Basically, something over 9 out of 10 things I end up checking up are such that I quit the effort after a few minutes. Sometimes after a few fives of minutes, if there’s potential.
My list has a shitload of things that don’t really match my predilections, purely because I checked out something in the faint hope it would be amenable to me.
You know https://en.wikipedia.org/wiki/Sturgeon%27s_law — well, more so for NetFlix.
The thing is, there’s just enough, and it’s there.
I don’t doubt that, over time, the algorithm will improve.
(That noted, it’s still the case that the most likely accurate weather forecast overall is “tomorrow will be like today”)
a more model, less gender/orientation focused thought:
based on the limited promo images above, comparing ‘Our account’ images(for 2 users), to the IMDB(I guess this is for the general population):
‘Our account’ often
1) picks 2 people in one image, other than an individual/a group/an object
2) with an emotionally intimate interaction(gentle), other than physically(more aggressive, IMO).
I wonder if Netflix has promo image preference indexes, based on
1) image theme preference (other animals, humans, objects, scenes, or abstract images)
2) population per image
3) interaction aggressive level preference (no interaction, subtle, romantic/friendly, obvious physical attraction, violent, etc)
4) LGBTQIA preference
5) ethnicity/race preference
also, I wonder how they made those images
whether it is designing multiple promo images per show/movie, and pick one to show based on user preference; or, a more advanced way – they have image elements to put together, to create a promo picture, based on the image elements’ characters.

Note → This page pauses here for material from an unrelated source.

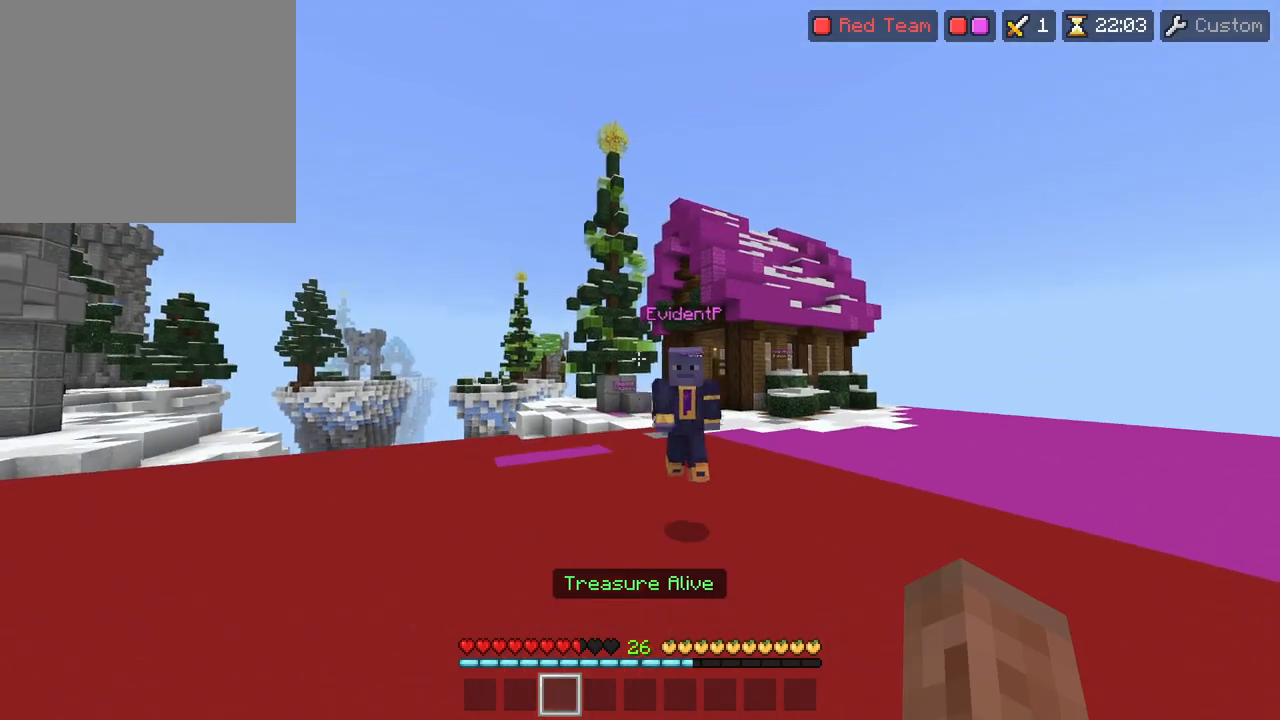
{"buttons": [], "left_stick": "up-right", "right_stick": "right"}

The Netflix tech blog says that they have artists and designers select the initial set of images, and the machine learning model selects from among those.
I can only speculate, but it’s possible that the artists and designers add tags or descriptions to each image. For instance they might describe one of these images as “two men staring at each other”, and then the model might pick up that this tag is an important feature. This could cause a clickbait problem if the metadata doesn’t say anything about the relationship between the image and the content.
Alternatively, they might not have metadata, and it might just be selecting images purely based on the performance of each image.